CMS currently uses financial benchmarks based on national fee-for-service spending. Some ACO executives have cried foul, saying that their organizations are at a decided disadvantage because medical care is more expensive in their part of the country. CMS has proposed incorporating regional differences into the benchmarks in various ways that may ruffle some of those feathers. CMS has also suggested changes to deal with the criticism that ACOs that perform well are inadvertently penalized when benchmarks are reset that reflect their past success.
In addition to luring organizations into track 3 with prospective attribution, CMS has proposed that the attribution in all three tracks factor in the primary care delivered not just by physicians but also nurse practitioners, physician assistants, and clinical nurse specialists. CMS also wants to adjust attribution so care given by certain specialists — surgeons and radiologists, for example — would be excluded from the attribution calculations because they don’t provide primary care.
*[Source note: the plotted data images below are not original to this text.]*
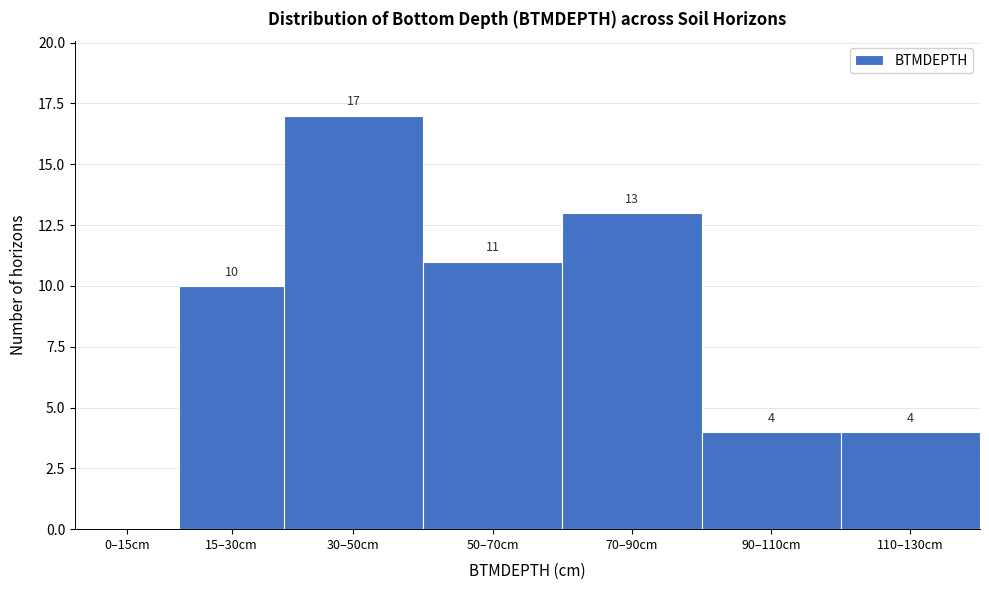

Reading right to left, extract all data points from this chart.

110–130cm=4	90–110cm=4	70–90cm=13	50–70cm=11	30–50cm=17	15–30cm=10	0–15cm=0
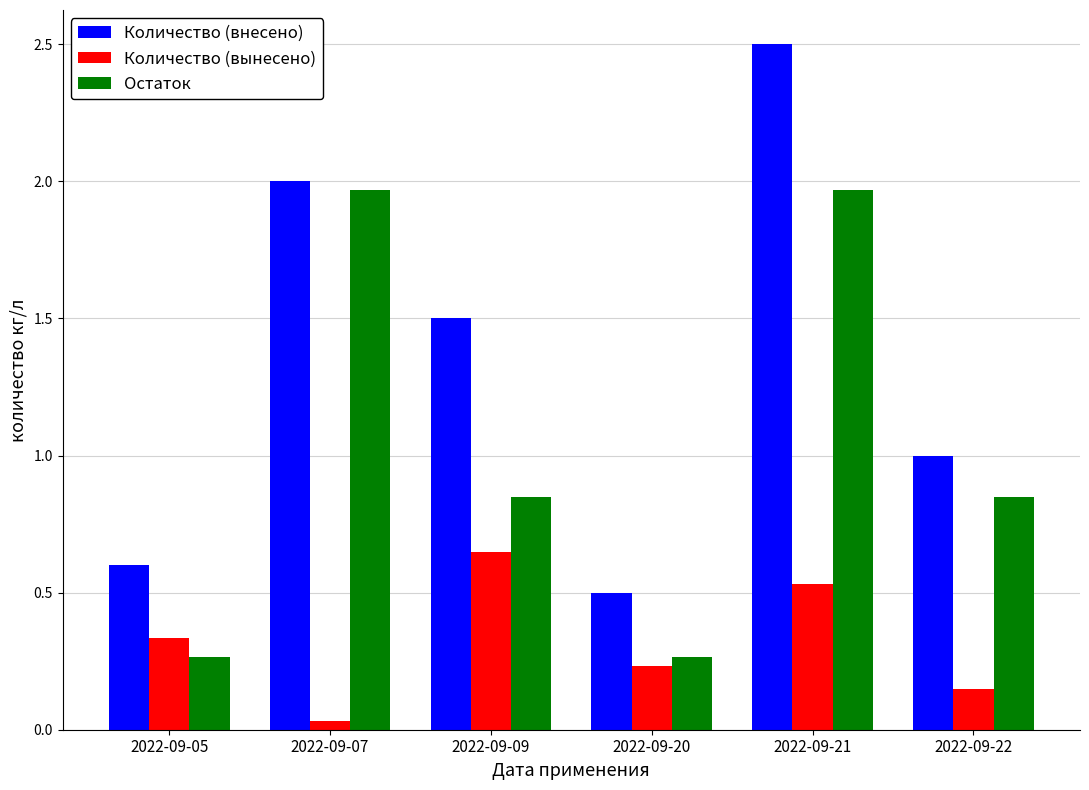

Rank the series by their average value, from highest to lowest.

Количество (внесено), Остаток, Количество (вынесено)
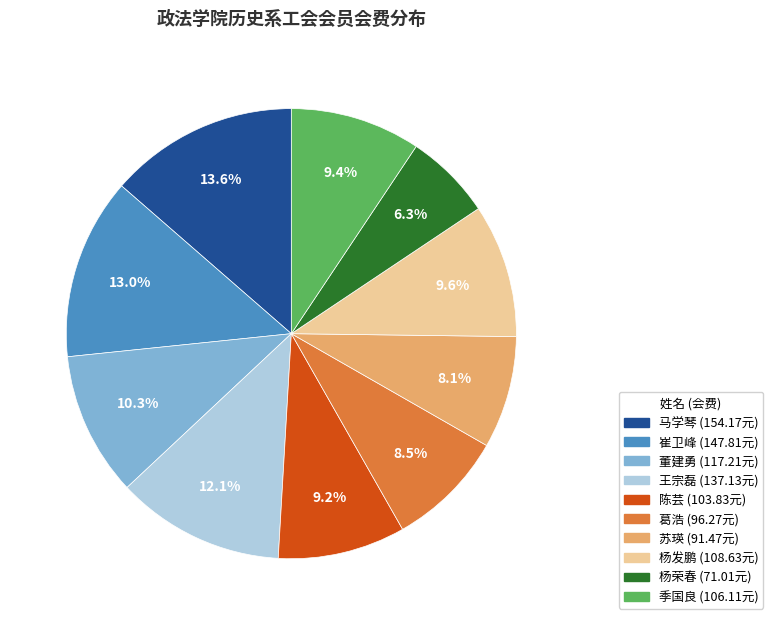

Which slice is the smallest?

杨荣春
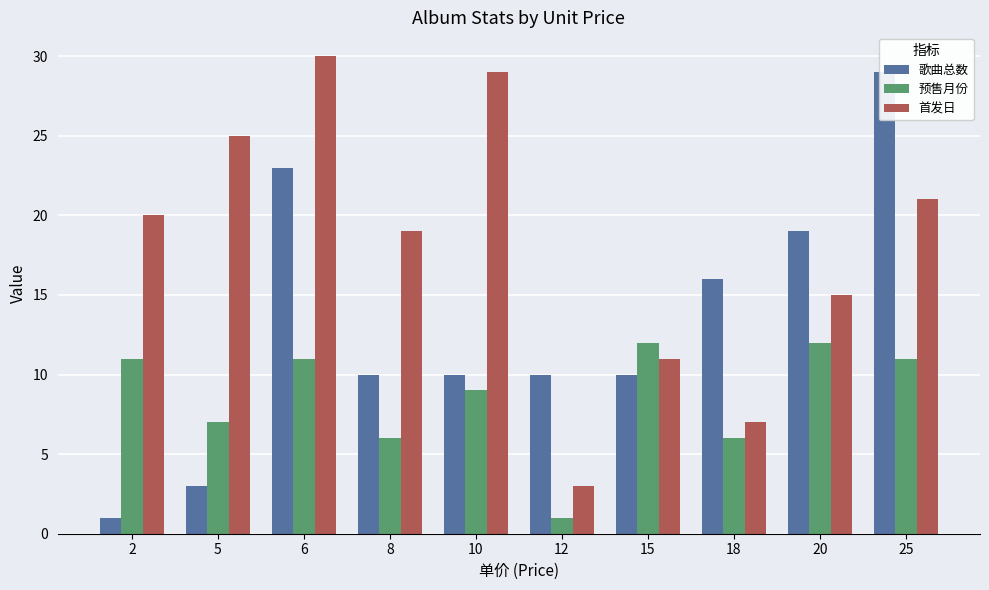

How many values in the 预售月份 series exceed 11?

2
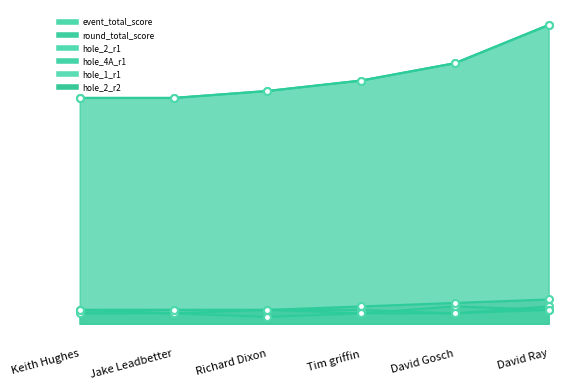

Does the chart display data point markers on the line(s)?

Yes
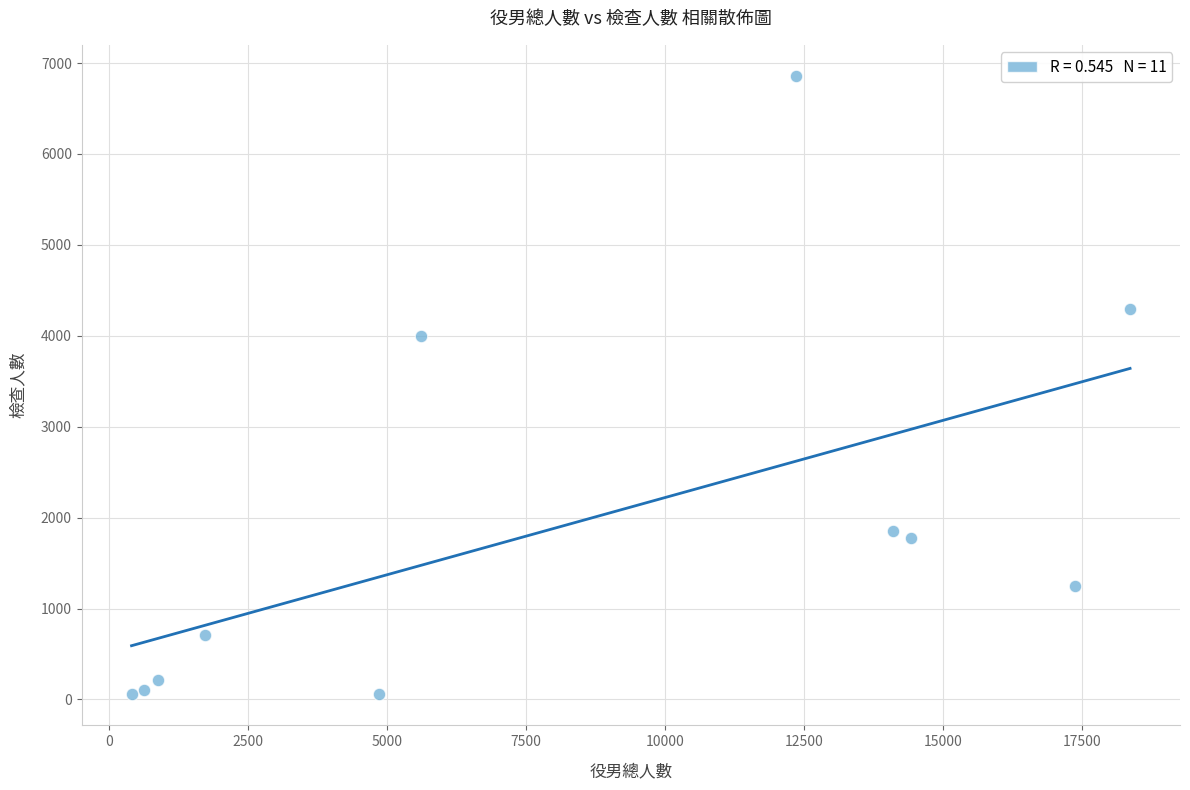

What Y value in the scatter plot is closest to 3457?

3993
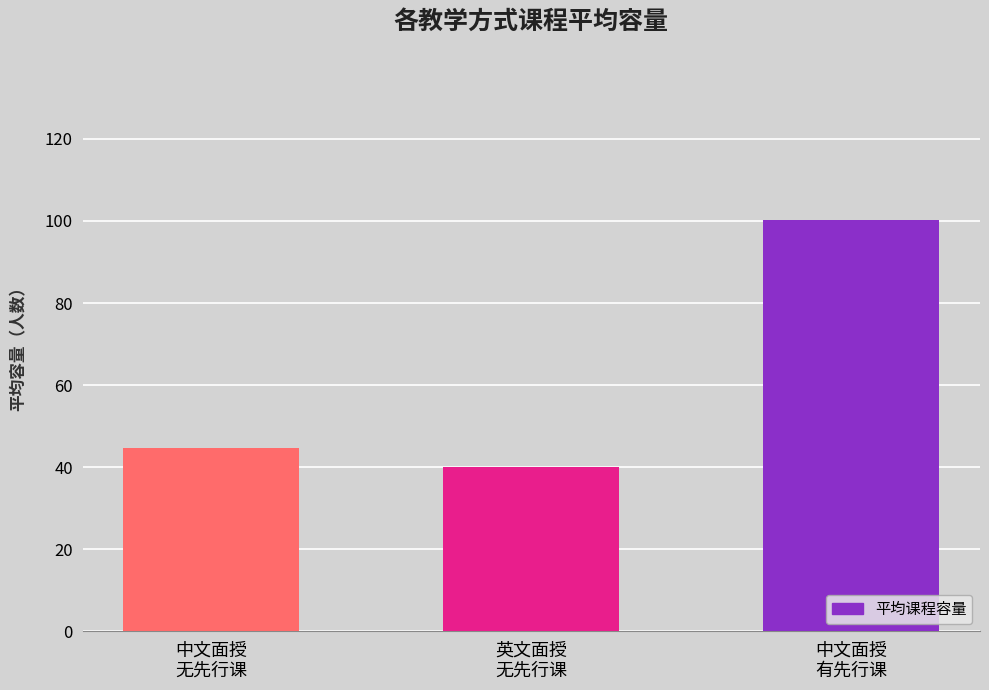

Rank the categories by value from highest to lowest.

中文面授
有先行课, 中文面授
无先行课, 英文面授
无先行课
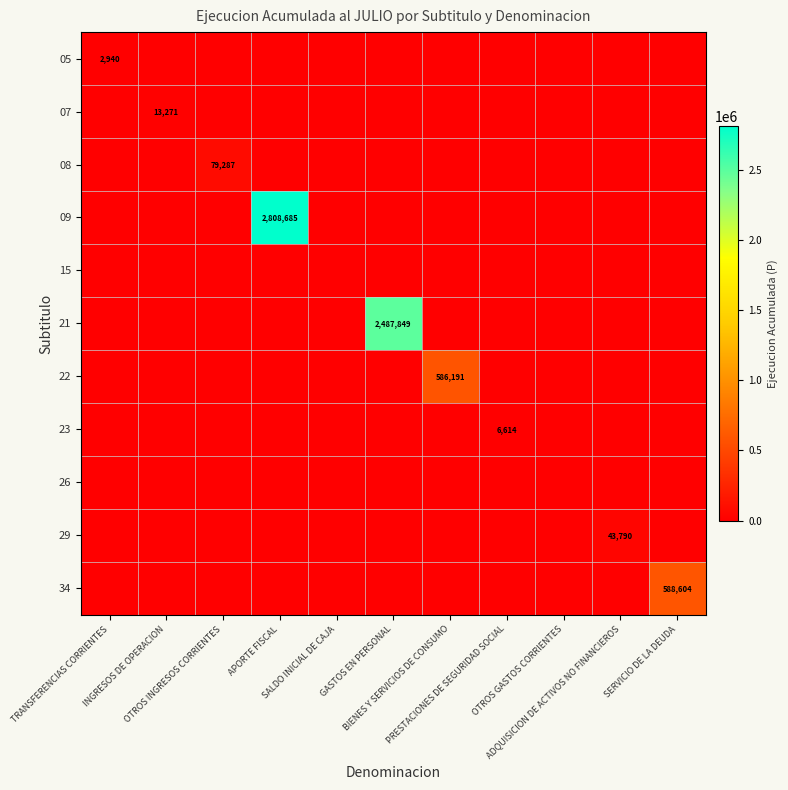

Rank the categories by 29 value from highest to lowest.

ADQUISICION DE ACTIVOS NO FINANCIEROS, TRANSFERENCIAS CORRIENTES, INGRESOS DE OPERACION, OTROS INGRESOS CORRIENTES, APORTE FISCAL, SALDO INICIAL DE CAJA, GASTOS EN PERSONAL, BIENES Y SERVICIOS DE CONSUMO, PRESTACIONES DE SEGURIDAD SOCIAL, OTROS GASTOS CORRIENTES, SERVICIO DE LA DEUDA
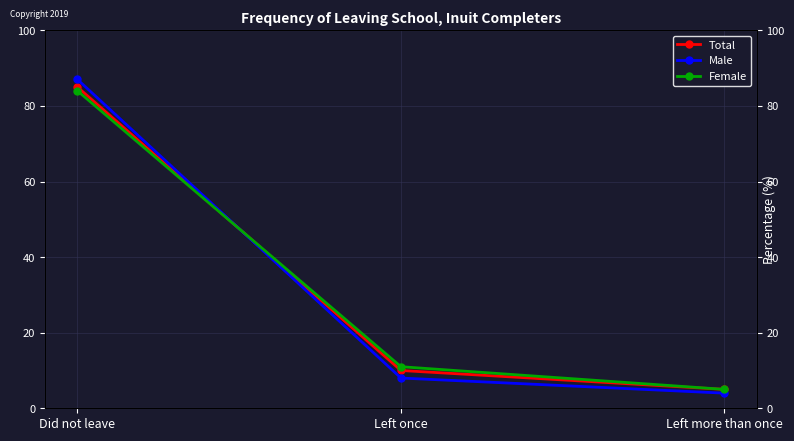

What is the difference between the maximum and minimum values in the Female series?

79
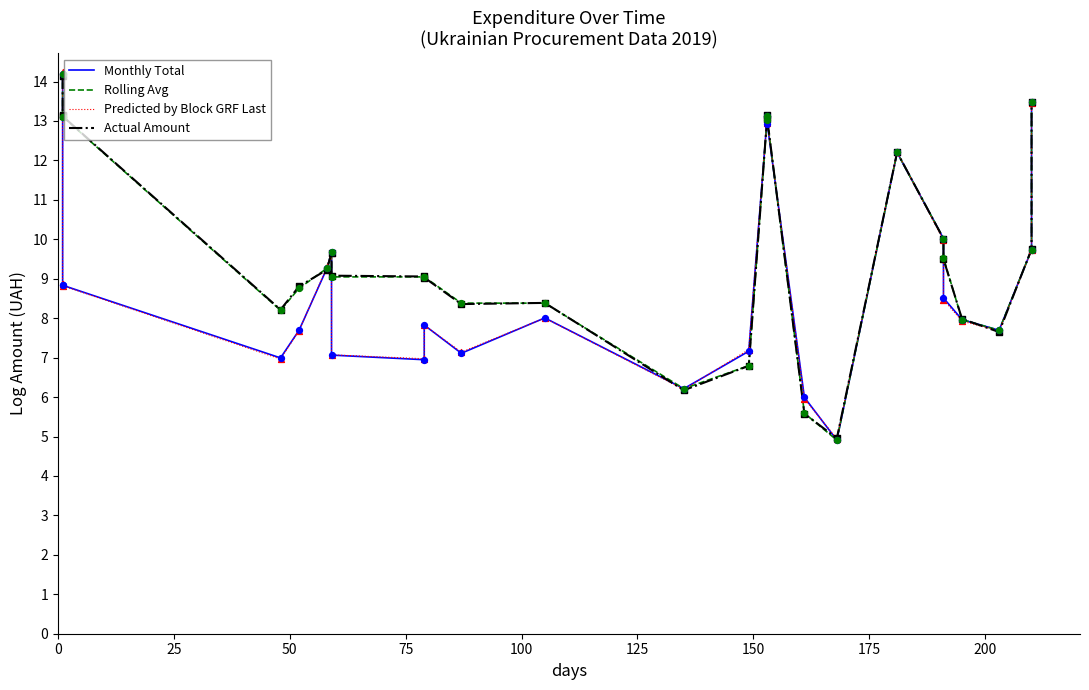

Which series has the largest Y range (max minus min)?

Predicted by Block GRF Last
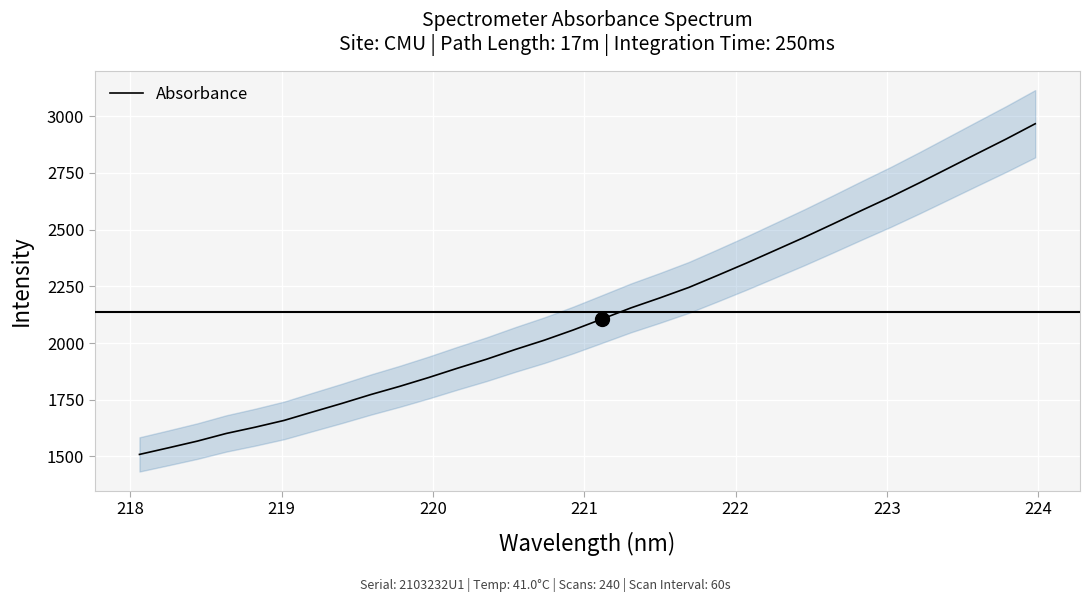

What is the value of the 22nd point from the left?

2352.9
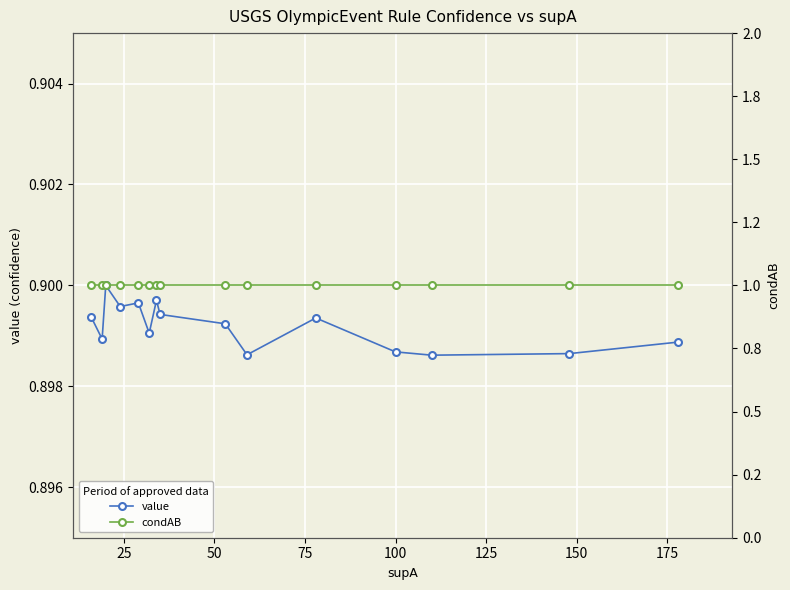

What are all the series names shown in the legend?

value, condAB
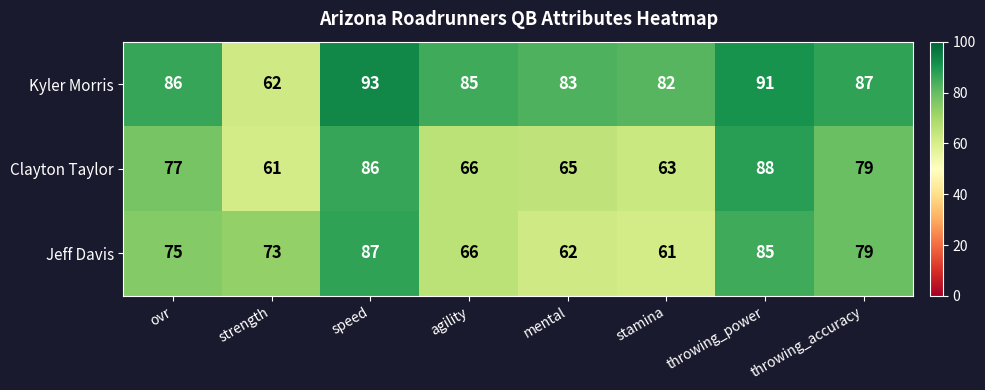

What is the sum of all Jeff Davis values?

588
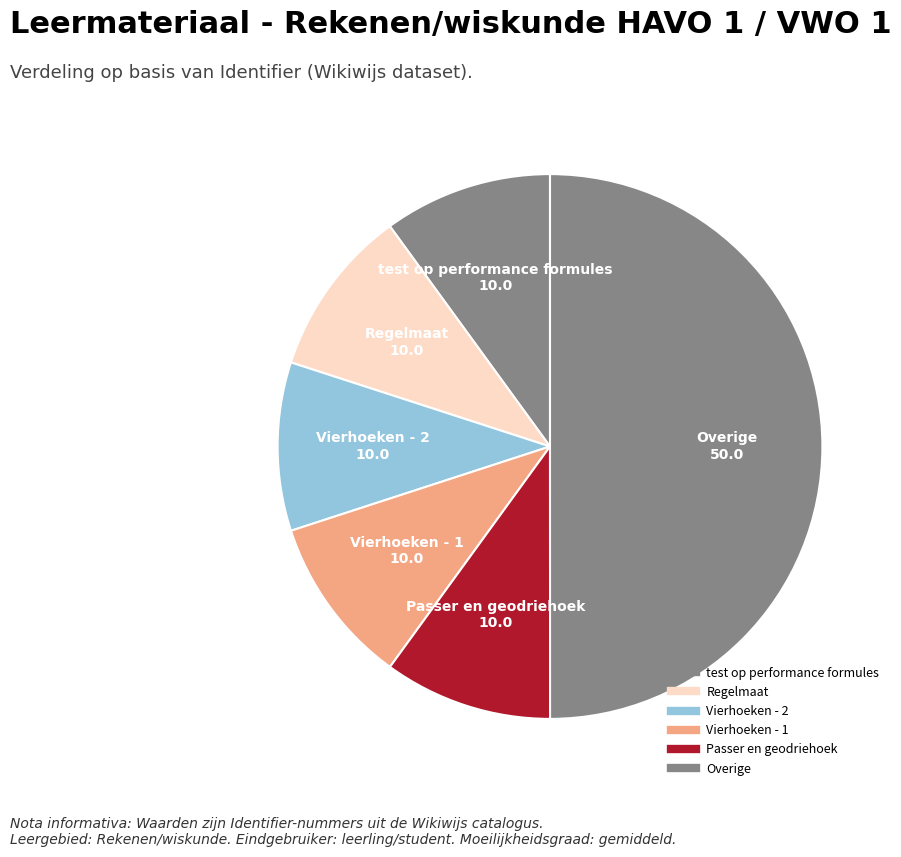

Does any single category account for the majority?

No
CMS currently shares claims data with ACOs in the shared savings program, but ACOs must notify beneficiaries about the data sharing and give them a chance to opt out (only 2% do). CMS says it wants to streamline the process. Instead of notifying the ACO of their preferences, beneficiaries would contact CMS directly through the 1-800-Medicare (800-633-4227) number. ACOs would be required to post prominent signs with template language about data sharing with the call-in number.
ACO executives worship at the altar of data, so if CMS’s proposal to supply claims data to the ACOs in tracks 1 and 2 on a monthly basis comes to pass, it will be well received. As CMS notes, because attribution in those tracks is a combination of prospective and retrospective reconciliation, timely supply of data is important so ACOs can track attributed patients, the care they receive, and how much it is costing.
CMS is allowing the Pioneer ACOs to experiment this year with beneficiary “attestation.” Participating ACOs can contact beneficiaries and ask them to identify their “main doctor.” If that provider is part of the ACO, the patient is attributed to the ACO based on that choice, regardless of where they get their primary care. This scheme is attractive to ACOs because it eliminates churn and presumably helps them manage the care of beneficiaries for which they will be held accountable. CMS didn’t propose a specific attestation scheme for the shared savings ACOs but invited comments on one that might be applied to shared savings ACOs assuming two-sided risk.